From 1943 the operation of the camp was dominated by forced labor for the German armaments industry. Buchenwald developed into a camp system with over 130 satellite camps, extending from the Rhine and Ruhr in the west, and to Saxony in the east. The prisoners were used as forced laborers in armament factories, some of them located in underground facilities, which the prisoners were forced to construct
The SS deported tens of thousands of men from all parts of German-occupied Europe to Buchenwald. Many of them had been arrested for resisting German occupation. At this point, German prisoners were only a minority in the camp. The SS also brought thousands of Jewish prisoners as well as Sinti and Roma from Auschwitz Concentration and Extermination Camp to Buchenwald in order to exploit them in forced labor before they were murdered as intended. For the first time, the work capacity of thousands of women was also exploited in the armaments industry in satellite camps of Buchenwald.
After the arrival of transports from the cleared camps of Auschwitz and Gross-Rosen, the number of prisoners in Buchenwald and its satellite camps grew to over 100,000. At the end of February 1945, Buchenwald was the largest concentration camp still in existence.
On 11 April 1945, 21,000 prisoners experienced the arrival of the US Army and the liberation in the main camp on the Ettersberg. Among them were over 900 children and adolescents. Shortly before, the SS had driven tens of thousands of prisoners on death marches. Thousands of them died along the way.

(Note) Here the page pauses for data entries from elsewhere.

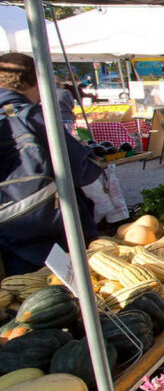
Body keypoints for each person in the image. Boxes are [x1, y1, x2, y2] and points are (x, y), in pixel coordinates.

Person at [0, 53, 102, 274]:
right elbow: (81, 171)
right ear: (35, 81)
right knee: (64, 290)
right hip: (51, 226)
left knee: (23, 293)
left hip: (8, 229)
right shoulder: (31, 115)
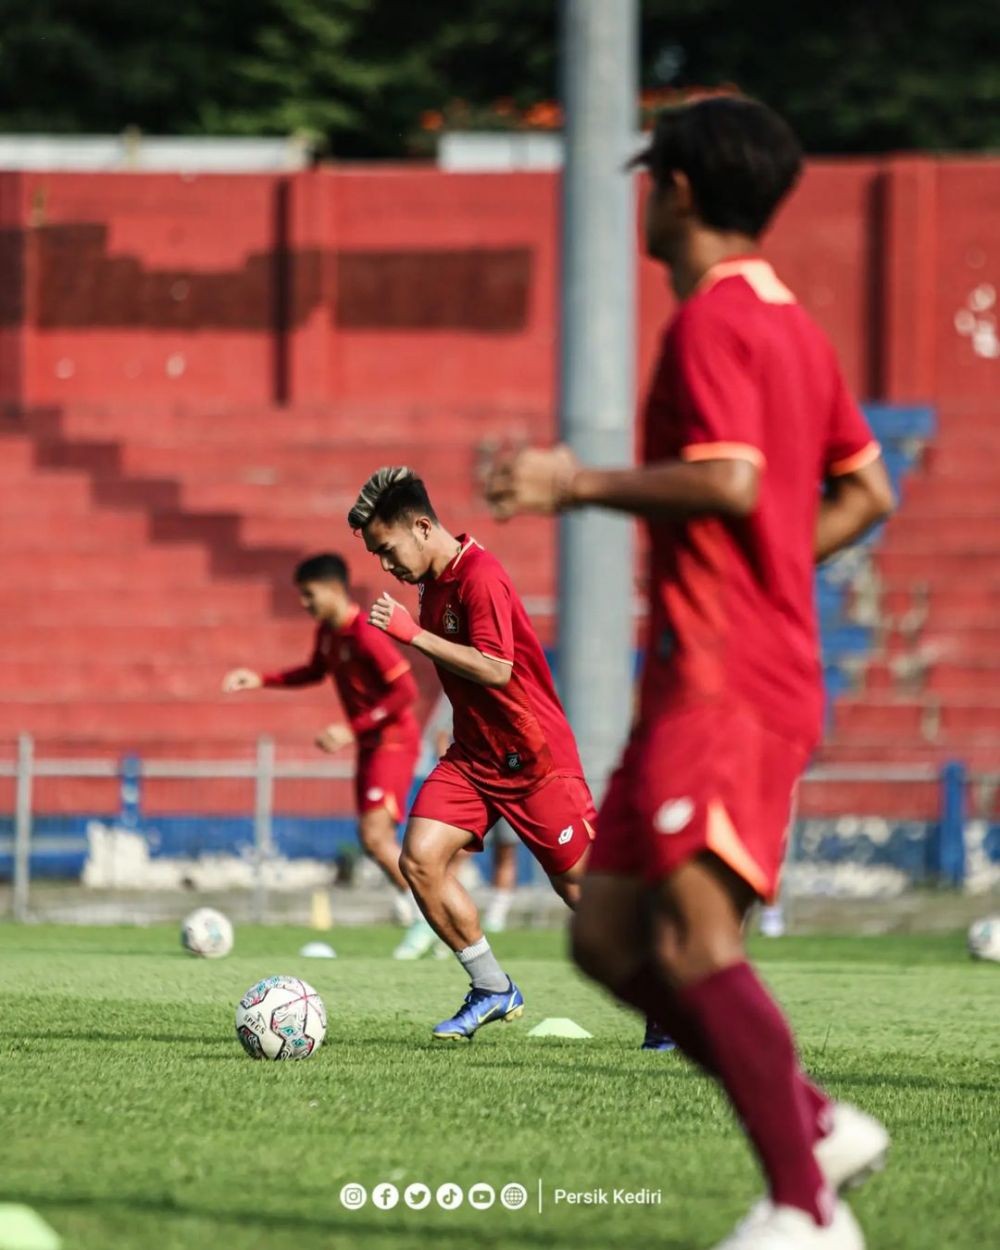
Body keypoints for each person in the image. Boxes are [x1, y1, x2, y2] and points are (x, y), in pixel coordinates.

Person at [483, 96, 895, 1250]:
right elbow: (864, 492)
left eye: (647, 178)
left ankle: (803, 1210)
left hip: (726, 677)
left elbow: (725, 481)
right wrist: (775, 565)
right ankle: (813, 1124)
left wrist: (572, 486)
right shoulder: (794, 325)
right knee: (604, 941)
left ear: (675, 188)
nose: (642, 199)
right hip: (707, 669)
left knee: (693, 943)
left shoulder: (714, 321)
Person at [346, 468, 598, 1040]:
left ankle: (669, 1001)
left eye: (387, 550)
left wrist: (412, 635)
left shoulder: (480, 576)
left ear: (422, 525)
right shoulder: (431, 585)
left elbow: (495, 667)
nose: (385, 565)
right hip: (474, 757)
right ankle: (491, 987)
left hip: (533, 757)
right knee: (419, 861)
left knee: (583, 892)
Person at [222, 552, 423, 938]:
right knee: (373, 840)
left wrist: (352, 728)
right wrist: (260, 679)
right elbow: (313, 671)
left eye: (309, 594)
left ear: (333, 590)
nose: (304, 603)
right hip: (370, 744)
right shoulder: (330, 634)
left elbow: (406, 691)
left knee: (374, 837)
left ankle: (422, 915)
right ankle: (419, 909)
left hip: (393, 742)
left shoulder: (365, 633)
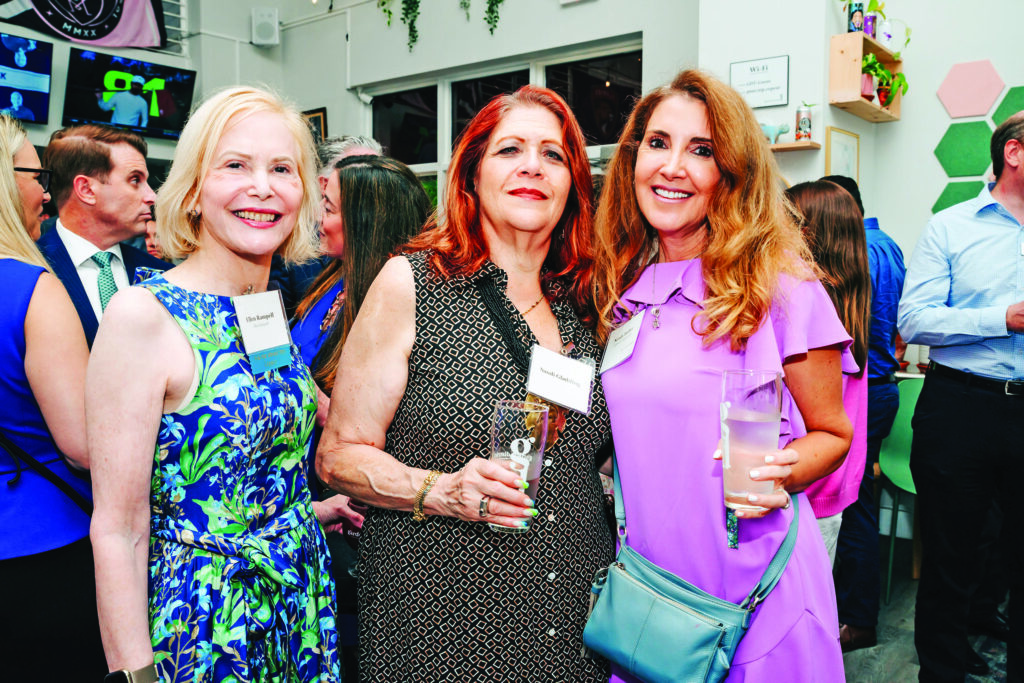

Between 1937 and 1945, almost 280,000 people aged between 2 and 86 years were deported to the Buchenwald Concentration Camp and its satellite camps. Around 56,000 men, women, youth and children did not survive.
From the summer of 1945 to 1950, the Soviet occupation authorities used the camp site on the Ettersberg as an internment camp. About 28,500 men and women were interned in Soviet Special Camp No. 2. Over 7,000 of them died, mainly as a result of starvation and disease.
In 1958 the “Nationale Mahn- und Gedenkstätte Buchenwald” was inaugurated. As a national monument of the GDR, commemoration was subject to a rigid, state-controlled view of history. After the German reunification, the content and appearance of the memorial were redesigned. Today the Buchenwald Memorial is an international place of remembrance and education.